PROBLEM TO SOLVE >> Each record should be retyped word for word.
[[ EXTRACTED MATERIAL open ]]
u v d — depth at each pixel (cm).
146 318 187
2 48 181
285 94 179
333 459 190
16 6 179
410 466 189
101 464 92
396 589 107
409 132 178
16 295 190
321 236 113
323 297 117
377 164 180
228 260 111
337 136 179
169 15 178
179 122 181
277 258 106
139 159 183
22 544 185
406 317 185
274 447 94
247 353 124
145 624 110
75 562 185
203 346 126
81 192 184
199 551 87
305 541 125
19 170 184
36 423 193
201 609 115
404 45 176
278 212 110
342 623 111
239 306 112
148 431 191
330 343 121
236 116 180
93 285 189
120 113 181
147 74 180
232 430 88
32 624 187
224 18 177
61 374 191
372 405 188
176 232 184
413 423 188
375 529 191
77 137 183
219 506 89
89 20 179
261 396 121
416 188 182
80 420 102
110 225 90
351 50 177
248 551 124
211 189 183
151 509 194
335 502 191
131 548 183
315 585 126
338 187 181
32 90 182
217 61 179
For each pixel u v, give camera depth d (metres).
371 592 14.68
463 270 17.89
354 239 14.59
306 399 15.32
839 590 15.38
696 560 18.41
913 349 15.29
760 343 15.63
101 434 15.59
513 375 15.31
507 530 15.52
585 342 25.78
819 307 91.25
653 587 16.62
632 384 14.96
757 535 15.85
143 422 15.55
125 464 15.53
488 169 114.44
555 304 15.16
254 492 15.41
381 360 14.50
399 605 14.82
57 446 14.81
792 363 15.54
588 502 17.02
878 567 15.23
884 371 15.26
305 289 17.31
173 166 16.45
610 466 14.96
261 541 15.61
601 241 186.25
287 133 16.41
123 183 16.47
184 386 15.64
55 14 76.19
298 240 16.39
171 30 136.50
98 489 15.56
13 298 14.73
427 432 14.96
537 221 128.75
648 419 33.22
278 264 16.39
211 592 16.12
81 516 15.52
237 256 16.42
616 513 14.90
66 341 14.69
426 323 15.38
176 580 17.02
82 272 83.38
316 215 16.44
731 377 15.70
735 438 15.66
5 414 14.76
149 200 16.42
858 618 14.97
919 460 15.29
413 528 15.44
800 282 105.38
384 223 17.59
[[ EXTRACTED MATERIAL closed ]]
OUTPUT BELOW >>
u v d — depth at each pixel (cm).
146 318 187
2 48 181
285 94 179
333 459 190
16 6 179
410 466 189
101 464 92
396 589 107
409 132 178
16 295 190
321 236 113
323 297 117
377 164 180
228 260 111
337 136 179
169 15 178
179 122 181
277 258 106
139 159 183
22 544 185
406 317 185
274 447 94
247 353 124
145 624 110
75 562 185
203 346 126
81 192 184
199 551 87
305 541 125
19 170 184
36 423 193
201 609 115
404 45 176
278 212 110
342 623 111
239 306 112
148 431 191
330 343 121
236 116 180
93 285 189
120 113 181
147 74 180
232 430 88
32 624 187
224 18 177
61 374 191
372 405 188
176 232 184
413 423 188
375 529 191
77 137 183
219 506 89
89 20 179
261 396 121
416 188 182
80 420 102
110 225 90
351 50 177
248 551 124
211 189 183
151 509 194
335 502 191
131 548 183
315 585 126
338 187 181
32 90 182
217 61 179
For each pixel u v, give camera depth d (metres).
371 592 14.68
463 270 17.89
354 239 14.59
306 399 15.32
839 590 15.38
696 560 18.41
913 349 15.29
760 343 15.63
101 434 15.59
513 375 15.31
507 530 15.52
585 342 25.78
819 307 91.25
653 587 16.62
632 384 14.96
757 535 15.85
143 422 15.55
125 464 15.53
488 169 114.44
555 304 15.16
254 492 15.41
381 360 14.50
399 605 14.82
57 446 14.81
792 363 15.54
588 502 17.02
878 567 15.23
884 371 15.26
305 289 17.31
173 166 16.45
610 466 14.96
261 541 15.61
601 241 186.25
287 133 16.41
123 183 16.47
184 386 15.64
55 14 76.19
298 240 16.39
171 30 136.50
98 489 15.56
13 298 14.73
427 432 14.96
537 221 128.75
648 419 33.22
278 264 16.39
211 592 16.12
81 516 15.52
237 256 16.42
616 513 14.90
66 341 14.69
426 323 15.38
176 580 17.02
82 272 83.38
316 215 16.44
731 377 15.70
735 438 15.66
5 414 14.76
149 200 16.42
858 618 14.97
919 460 15.29
413 528 15.44
800 282 105.38
384 223 17.59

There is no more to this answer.